> **Directions for this task**: Please gather each line in the rows below that contains the string "Pantheon". Case counts, so match capitals and lowercase letters.
[[ Source data, beginning ]]
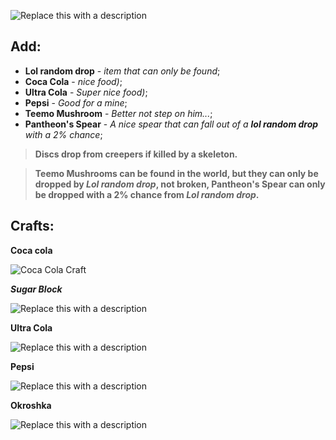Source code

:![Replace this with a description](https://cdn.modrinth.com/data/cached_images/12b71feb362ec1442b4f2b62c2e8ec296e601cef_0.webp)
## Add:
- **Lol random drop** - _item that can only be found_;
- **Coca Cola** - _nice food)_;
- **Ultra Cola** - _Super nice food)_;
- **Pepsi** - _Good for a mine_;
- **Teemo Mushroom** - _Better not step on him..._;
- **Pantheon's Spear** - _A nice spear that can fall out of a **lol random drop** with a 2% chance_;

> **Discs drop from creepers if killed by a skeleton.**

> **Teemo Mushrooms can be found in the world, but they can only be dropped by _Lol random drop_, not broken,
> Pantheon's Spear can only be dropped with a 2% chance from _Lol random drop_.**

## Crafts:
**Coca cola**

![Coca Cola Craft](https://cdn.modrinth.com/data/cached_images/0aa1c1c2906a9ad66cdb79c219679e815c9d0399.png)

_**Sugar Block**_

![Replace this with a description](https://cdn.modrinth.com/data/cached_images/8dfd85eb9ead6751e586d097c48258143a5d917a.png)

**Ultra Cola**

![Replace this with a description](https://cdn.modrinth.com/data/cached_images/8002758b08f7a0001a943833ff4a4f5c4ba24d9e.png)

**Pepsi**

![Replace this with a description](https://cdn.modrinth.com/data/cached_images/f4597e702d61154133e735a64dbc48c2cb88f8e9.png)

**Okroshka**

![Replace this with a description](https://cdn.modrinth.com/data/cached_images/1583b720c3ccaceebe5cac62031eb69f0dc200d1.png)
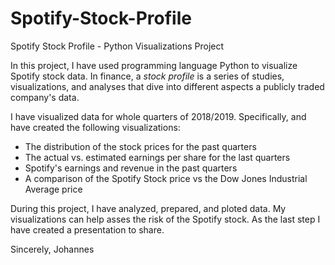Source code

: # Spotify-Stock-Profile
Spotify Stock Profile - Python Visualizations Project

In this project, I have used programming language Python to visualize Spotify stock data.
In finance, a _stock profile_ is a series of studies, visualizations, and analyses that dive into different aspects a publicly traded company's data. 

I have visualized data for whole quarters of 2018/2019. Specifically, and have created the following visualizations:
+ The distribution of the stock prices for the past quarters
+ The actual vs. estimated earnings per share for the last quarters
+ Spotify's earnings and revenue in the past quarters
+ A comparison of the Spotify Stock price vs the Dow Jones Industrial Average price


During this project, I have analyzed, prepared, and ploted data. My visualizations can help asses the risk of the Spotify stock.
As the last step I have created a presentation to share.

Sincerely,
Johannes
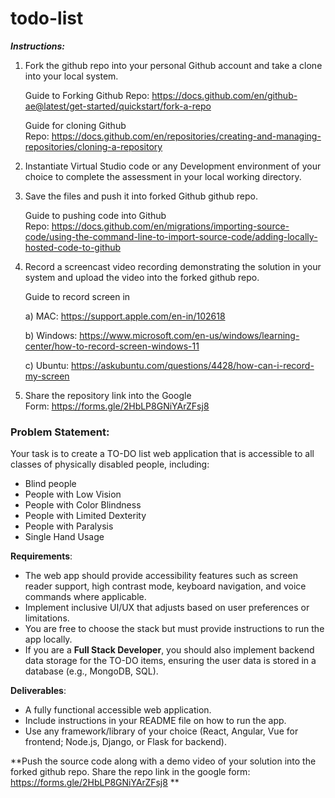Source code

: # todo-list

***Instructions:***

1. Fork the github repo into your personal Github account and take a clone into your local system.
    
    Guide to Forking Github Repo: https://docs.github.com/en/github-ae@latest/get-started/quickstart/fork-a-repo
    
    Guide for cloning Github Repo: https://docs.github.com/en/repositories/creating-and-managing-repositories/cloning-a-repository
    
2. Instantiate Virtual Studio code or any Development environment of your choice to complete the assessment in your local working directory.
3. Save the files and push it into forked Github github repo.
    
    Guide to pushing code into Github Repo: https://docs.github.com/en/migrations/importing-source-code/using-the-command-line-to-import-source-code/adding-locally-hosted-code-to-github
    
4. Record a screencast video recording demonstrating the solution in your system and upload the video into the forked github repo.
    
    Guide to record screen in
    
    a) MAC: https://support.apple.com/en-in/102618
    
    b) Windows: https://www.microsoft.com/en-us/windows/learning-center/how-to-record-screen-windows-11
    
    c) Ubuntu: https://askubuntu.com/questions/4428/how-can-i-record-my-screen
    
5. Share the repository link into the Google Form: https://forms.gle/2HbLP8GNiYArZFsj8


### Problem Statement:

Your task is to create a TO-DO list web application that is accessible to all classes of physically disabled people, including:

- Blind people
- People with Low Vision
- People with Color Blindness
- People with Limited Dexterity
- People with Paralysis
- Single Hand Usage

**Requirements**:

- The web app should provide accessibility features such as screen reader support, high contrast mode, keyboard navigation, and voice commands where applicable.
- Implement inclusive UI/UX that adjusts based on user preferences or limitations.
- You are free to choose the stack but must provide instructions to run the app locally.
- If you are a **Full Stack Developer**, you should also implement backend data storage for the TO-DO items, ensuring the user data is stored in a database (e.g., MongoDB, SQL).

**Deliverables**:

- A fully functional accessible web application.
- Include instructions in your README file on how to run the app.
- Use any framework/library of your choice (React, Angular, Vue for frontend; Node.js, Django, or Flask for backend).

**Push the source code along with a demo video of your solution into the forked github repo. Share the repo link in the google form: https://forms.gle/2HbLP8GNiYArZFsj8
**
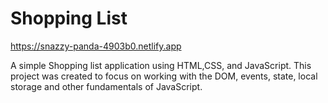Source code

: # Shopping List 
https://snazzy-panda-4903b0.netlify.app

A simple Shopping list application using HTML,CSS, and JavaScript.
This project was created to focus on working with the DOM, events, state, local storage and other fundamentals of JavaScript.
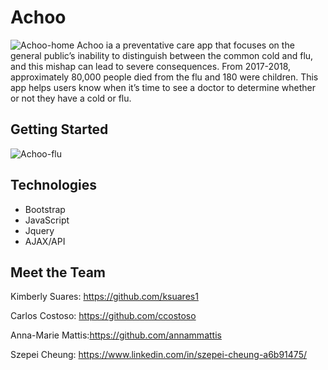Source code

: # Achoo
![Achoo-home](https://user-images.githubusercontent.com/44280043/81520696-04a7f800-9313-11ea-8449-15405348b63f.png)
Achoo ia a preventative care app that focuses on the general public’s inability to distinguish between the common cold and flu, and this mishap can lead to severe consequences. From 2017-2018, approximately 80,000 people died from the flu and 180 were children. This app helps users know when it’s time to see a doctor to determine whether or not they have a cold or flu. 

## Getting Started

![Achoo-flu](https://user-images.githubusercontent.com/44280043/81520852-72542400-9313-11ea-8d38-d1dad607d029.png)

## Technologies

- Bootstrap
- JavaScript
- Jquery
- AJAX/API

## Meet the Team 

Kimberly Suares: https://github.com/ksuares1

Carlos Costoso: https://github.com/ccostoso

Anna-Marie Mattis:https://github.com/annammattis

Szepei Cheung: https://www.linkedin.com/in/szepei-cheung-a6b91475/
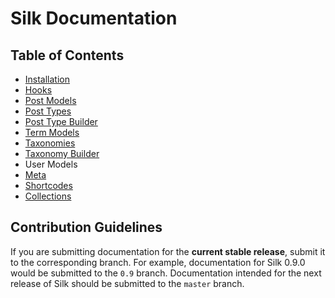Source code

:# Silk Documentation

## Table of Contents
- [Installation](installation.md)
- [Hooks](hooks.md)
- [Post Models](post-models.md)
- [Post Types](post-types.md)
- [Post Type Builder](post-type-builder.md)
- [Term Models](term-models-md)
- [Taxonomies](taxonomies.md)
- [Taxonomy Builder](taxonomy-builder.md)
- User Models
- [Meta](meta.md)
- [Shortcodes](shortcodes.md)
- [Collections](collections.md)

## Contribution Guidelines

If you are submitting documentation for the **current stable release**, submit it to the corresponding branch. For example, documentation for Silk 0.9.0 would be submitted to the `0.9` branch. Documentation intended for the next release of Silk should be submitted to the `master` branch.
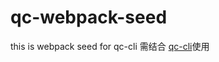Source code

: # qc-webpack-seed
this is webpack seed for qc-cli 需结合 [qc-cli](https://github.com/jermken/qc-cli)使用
[[ Source data, end ]]
> **Answer for the task**:
- **Pantheon's Spear** - _A nice spear that can fall out of a **lol random drop** with a 2% chance_;
> Pantheon's Spear can only be dropped with a 2% chance from _Lol random drop_.**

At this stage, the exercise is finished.